At the crook of the fjord a large building comes into view, flanked by summer houses and barns. Having phoned ahead to report some car trouble and our late arrival, we’re welcomed by Gísli, a member of the family who owns and runs the place. Gísli hands over a key with a smile, and says the bathing area is open 24/7 should we fancy a dip. It’s music to our ears, and we drop off our bags in our smart summerhouse and head out to soak the road away.
Through the poolhouse door lies an unexpected paradise. The roof is transparent, and the space is lit by the dim midnight sun; birds chirp and fly between the branches and fronds of manifold trees, bushes, flowers and shrubs, thriving and blooming in the warm air. The pool itself is through a corridor of plants; a splash of bright blue in the verdant space. A hot pot sits under some low-hanging branches, steaming invitingly. As we sink into the water, it’s like a vision in a dream.

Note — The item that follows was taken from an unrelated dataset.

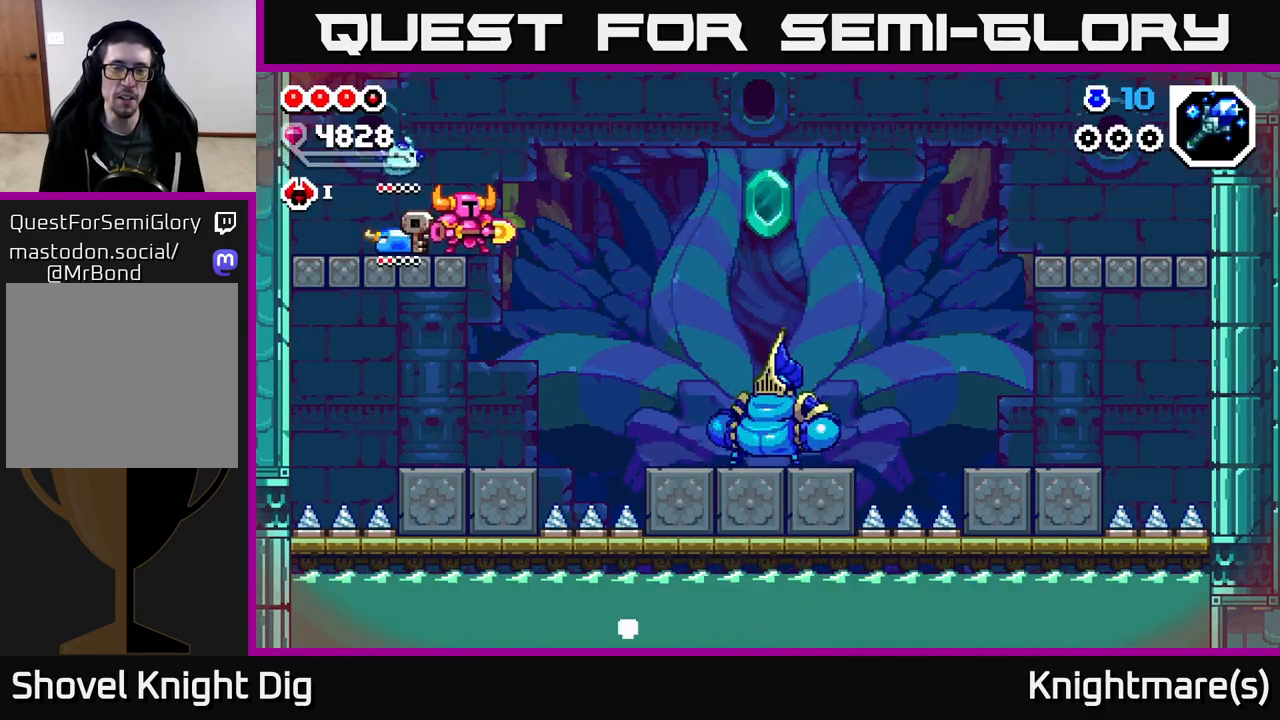
{"buttons": [], "left_stick": "down-right", "right_stick": "center", "events": [[67, "A", "down"], [200, "A", "up"], [350, "left_stick", "down-right"]]}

The next morning we meet Gísli’s mother, Stella, who runs the place alongside him. After leading a friendly and raucous staff meeting from the head of a long table, she sends the staff to go about their business, and comes over for a chat.
“We bought it in the year 2000,” she says. “My husband and my two sons were looking for a place where they could fish and grow trees in 1997. My son found this, but we were afraid it was too far from Reykjavík. My husband called a friend who lives on the island of Æðey, and he said we shouldn’t hesitate. There were other people interested, so they signed… and then we came to the Westfjords to see what we had bought.”
The bold blind purchase couldn’t have turned out better. “It was a farm back then,” says Stella. “This room was a barn, and the bedrooms were part of a cow house. Later on, we built another ten rooms, and added the new summerhouses two years ago.” The pool building was converted from a sheep house. “We moved the sheep out, turned it into a greenhouse, and planted a lot of special plants,” Stella continues. “There were three deep holes. We filled up two of them, and the third one is now the pool.”
Today, Heydalur has 19 rooms, three well-appointed cabins and a campsite. Working on an eco-friendly basis, the majority of the food that’s served is local, with eggs and vegetables from the farm and trout from the lake. Geothermal water, found through repeated drilling, fills the pool and heats the buildings. Horse riding and kayaking are offered as summer activities.
But there’s still more to be done. As we finish our conversation, we notice a telescope of quite a considerable size sitting in a corner. “Ah, yes,” says Stella. “We do walks to see the northern lights in the winter. I want to build a small house around this, but we haven’t got around to it yet.” She smiles, with a gleam in her eye. “We’re always doing something. We still have several future dreams.”